* _Images with localized body landmarks_:
◆ ◆ ◆ ◆ ◆ ◆ ◆

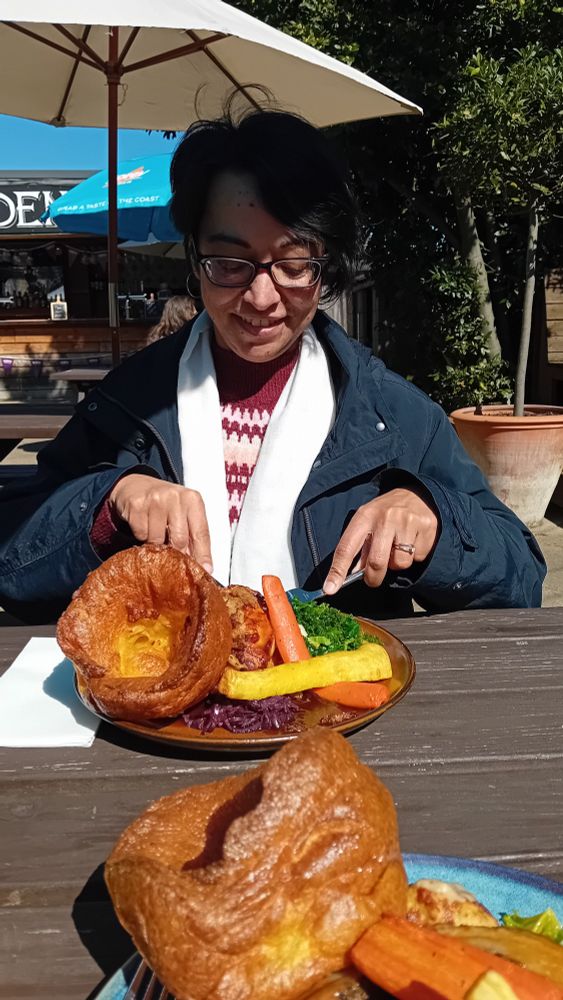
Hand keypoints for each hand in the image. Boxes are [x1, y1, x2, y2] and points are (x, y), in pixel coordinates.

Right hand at [109, 474, 212, 571]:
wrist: (135, 485)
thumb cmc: (165, 503)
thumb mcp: (183, 512)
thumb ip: (192, 535)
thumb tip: (202, 566)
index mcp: (193, 500)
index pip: (201, 532)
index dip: (203, 554)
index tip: (205, 571)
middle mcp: (176, 497)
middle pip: (180, 539)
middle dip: (176, 555)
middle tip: (172, 560)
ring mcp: (155, 500)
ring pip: (158, 540)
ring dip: (157, 546)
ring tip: (156, 537)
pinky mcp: (137, 505)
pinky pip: (141, 535)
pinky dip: (142, 537)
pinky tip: (144, 527)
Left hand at [323, 488, 438, 593]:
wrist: (418, 493)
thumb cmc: (387, 512)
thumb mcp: (368, 521)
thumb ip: (360, 547)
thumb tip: (353, 574)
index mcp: (365, 516)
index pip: (346, 548)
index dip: (337, 571)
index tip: (330, 589)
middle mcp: (385, 518)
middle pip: (376, 563)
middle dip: (374, 578)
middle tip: (374, 578)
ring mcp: (407, 522)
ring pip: (400, 563)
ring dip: (397, 563)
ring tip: (399, 546)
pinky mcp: (427, 528)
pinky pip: (418, 557)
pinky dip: (415, 555)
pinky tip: (414, 540)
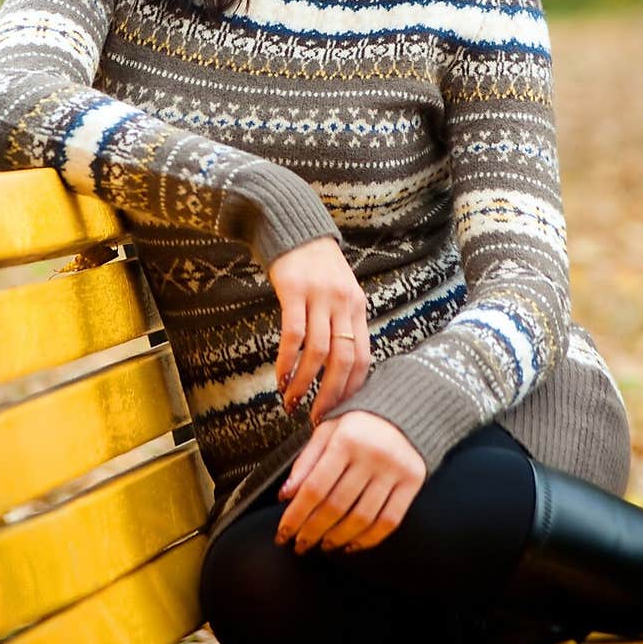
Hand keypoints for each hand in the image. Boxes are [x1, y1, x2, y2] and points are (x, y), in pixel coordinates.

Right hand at [267, 236, 370, 422]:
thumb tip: (339, 367)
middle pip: (343, 359)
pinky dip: (287, 361)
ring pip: (318, 351)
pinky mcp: (294, 289)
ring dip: (304, 383)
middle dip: (330, 394)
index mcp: (358, 306)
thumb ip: (343, 321)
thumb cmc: (315, 265)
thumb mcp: (339, 290)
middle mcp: (343, 302)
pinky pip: (293, 334)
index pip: (362, 357)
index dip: (351, 389)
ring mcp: (319, 295)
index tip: (338, 411)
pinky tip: (280, 377)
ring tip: (291, 402)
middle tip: (316, 418)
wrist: (294, 226)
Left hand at [274, 411, 426, 554]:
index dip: (296, 515)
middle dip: (313, 531)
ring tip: (323, 544)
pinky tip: (351, 545)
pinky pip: (389, 521)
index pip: (315, 487)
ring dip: (338, 538)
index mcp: (346, 439)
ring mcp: (395, 469)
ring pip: (362, 518)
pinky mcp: (413, 481)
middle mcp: (372, 454)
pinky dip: (368, 540)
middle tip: (300, 545)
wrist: (403, 412)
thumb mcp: (327, 431)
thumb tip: (285, 495)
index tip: (283, 533)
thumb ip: (305, 461)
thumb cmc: (359, 425)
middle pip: (336, 506)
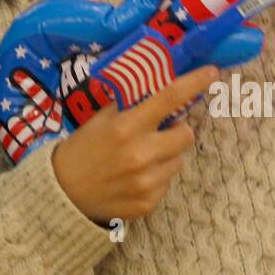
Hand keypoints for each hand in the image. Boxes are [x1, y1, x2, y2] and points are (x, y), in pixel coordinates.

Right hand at [51, 65, 218, 224]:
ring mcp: (146, 182)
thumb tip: (159, 86)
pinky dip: (156, 177)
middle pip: (186, 134)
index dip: (194, 82)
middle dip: (177, 130)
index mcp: (126, 127)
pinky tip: (134, 178)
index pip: (169, 98)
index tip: (211, 72)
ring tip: (140, 158)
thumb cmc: (82, 148)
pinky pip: (167, 182)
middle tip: (159, 131)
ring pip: (178, 160)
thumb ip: (130, 105)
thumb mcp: (101, 119)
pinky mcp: (148, 203)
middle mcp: (140, 154)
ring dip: (166, 155)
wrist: (63, 192)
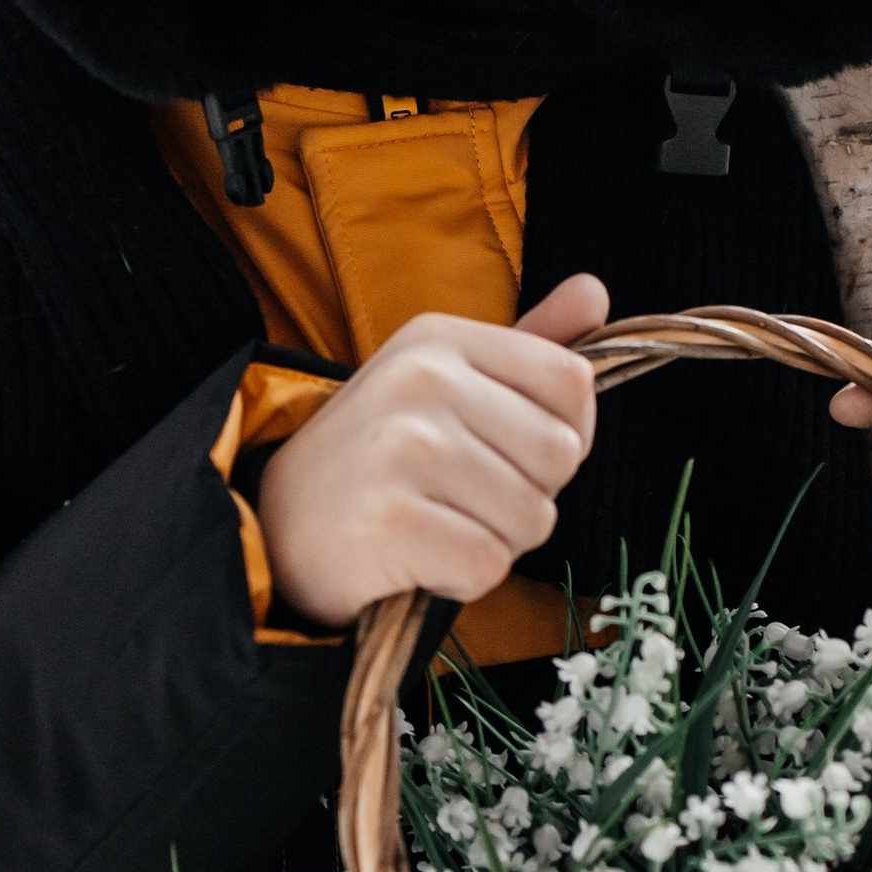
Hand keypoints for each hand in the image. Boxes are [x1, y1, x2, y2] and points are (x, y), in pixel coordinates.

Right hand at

◆ ◆ ◆ ◆ ◆ ◆ ◆

* _THE PROBLEM_:
An exact copy of the lines above from the one with "pinky mcp: (294, 289)" up to and including the one with "pinky tip: (134, 178)" is required; reproduce only those lines, omitting all pictures.

* _OUTPUT OF THE EXERCISE_:
pinky mcp: (294, 289)
ring dip: (304, 383)
middle dip: (330, 394)
index mcp: (358, 306)
thumb ip: (343, 321)
thumb cmc: (315, 265)
thumb mcp: (339, 290)
middle mcp: (343, 302)
pinky pip: (293, 334)
index pip: (362, 357)
index dip: (351, 389)
ring mcp: (319, 295)
index tip: (338, 411)
pinky tip: (280, 377)
ring tip: (291, 402)
middle tip: (316, 418)
wrist: (294, 226)
Left hand at [274, 411, 426, 554]:
index dip: (296, 515)
middle dip: (313, 531)
ring tip: (323, 544)
pinky tip: (351, 545)
pinky pip: (389, 521)
index pip: (315, 487)
ring dip: (338, 538)
index mcp: (346, 439)
ring mcp: (395, 469)
ring pip: (362, 518)
pinky mcp: (413, 481)
middle mcp: (372, 454)
pinky dip: (368, 540)
middle tip: (300, 545)
wrist: (403, 412)
thumb mcp: (327, 431)
thumb tip: (285, 495)
index tip: (283, 533)
thumb ip: (305, 461)
thumb cmc: (359, 425)
middle pip: (336, 506)
Hand keypoints for each hand in the image. Boxes are [x1, y1, x2, y2] and points are (x, y), in pixel coordinates.

Right hand at [51, 65, 218, 224]:
ring mcp: (146, 182)
thumb tip: (159, 86)
pinky dip: (156, 177)
middle pip: (186, 134)
index dip: (194, 82)
middle dip: (177, 130)
index mcp: (126, 127)
pinky tip: (134, 178)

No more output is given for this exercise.